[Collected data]

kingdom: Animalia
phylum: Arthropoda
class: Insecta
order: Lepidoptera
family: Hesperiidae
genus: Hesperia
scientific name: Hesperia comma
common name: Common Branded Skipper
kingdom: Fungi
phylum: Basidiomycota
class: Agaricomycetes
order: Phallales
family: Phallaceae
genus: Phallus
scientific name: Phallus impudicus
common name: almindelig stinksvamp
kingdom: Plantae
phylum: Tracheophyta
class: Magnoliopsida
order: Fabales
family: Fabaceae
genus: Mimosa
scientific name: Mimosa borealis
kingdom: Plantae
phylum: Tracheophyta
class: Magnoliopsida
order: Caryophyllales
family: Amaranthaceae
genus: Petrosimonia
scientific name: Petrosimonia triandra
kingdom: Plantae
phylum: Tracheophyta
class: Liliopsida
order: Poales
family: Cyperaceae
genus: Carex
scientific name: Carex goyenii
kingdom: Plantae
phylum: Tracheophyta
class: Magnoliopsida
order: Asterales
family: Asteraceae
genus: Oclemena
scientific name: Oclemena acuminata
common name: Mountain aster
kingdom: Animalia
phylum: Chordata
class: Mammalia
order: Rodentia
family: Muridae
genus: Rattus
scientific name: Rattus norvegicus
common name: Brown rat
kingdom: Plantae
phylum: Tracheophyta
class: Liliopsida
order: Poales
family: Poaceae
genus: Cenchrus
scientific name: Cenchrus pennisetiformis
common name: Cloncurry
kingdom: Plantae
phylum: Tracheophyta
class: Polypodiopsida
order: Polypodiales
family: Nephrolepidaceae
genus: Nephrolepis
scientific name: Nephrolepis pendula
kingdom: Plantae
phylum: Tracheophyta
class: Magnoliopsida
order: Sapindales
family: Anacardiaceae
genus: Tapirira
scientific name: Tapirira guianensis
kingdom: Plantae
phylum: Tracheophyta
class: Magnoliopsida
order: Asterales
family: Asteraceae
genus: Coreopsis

_REQUIREMENT_: Can you repeat every line of the records above, word for word?

_FINAL ANSWER_:
kingdom: Animalia
phylum: Arthropoda
class: Insecta
order: Lepidoptera
family: Hesperiidae
genus: Hesperia
scientific name: Hesperia comma
common name: Common Branded Skipper
kingdom: Fungi
phylum: Basidiomycota
class: Agaricomycetes
order: Phallales
family: Phallaceae
genus: Phallus
scientific name: Phallus impudicus
common name: almindelig stinksvamp
kingdom: Plantae
phylum: Tracheophyta
class: Magnoliopsida
order: Fabales
family: Fabaceae
genus: Mimosa
scientific name: Mimosa borealis
kingdom: Plantae
phylum: Tracheophyta
class: Magnoliopsida
order: Caryophyllales
family: Amaranthaceae
genus: Petrosimonia
scientific name: Petrosimonia triandra
kingdom: Plantae
phylum: Tracheophyta
class: Liliopsida
order: Poales
family: Cyperaceae
genus: Carex
scientific name: Carex goyenii
kingdom: Plantae
phylum: Tracheophyta
class: Magnoliopsida
order: Asterales
family: Asteraceae
genus: Oclemena
scientific name: Oclemena acuminata
common name: Mountain aster
kingdom: Animalia
phylum: Chordata
class: Mammalia
order: Rodentia
family: Muridae
genus: Rattus
scientific name: Rattus norvegicus
common name: Brown rat
kingdom: Plantae
phylum: Tracheophyta
class: Liliopsida
order: Poales
family: Poaceae
genus: Cenchrus
scientific name: Cenchrus pennisetiformis
common name: Cloncurry
kingdom: Plantae
phylum: Tracheophyta
class: Polypodiopsida
order: Polypodiales
family: Nephrolepidaceae
genus: Nephrolepis
scientific name: Nephrolepis pendula
kingdom: Plantae
phylum: Tracheophyta
class: Magnoliopsida
order: Sapindales
family: Anacardiaceae
genus: Tapirira
scientific name: Tapirira guianensis
kingdom: Plantae
phylum: Tracheophyta
class: Magnoliopsida
order: Asterales
family: Asteraceae
genus: Coreopsis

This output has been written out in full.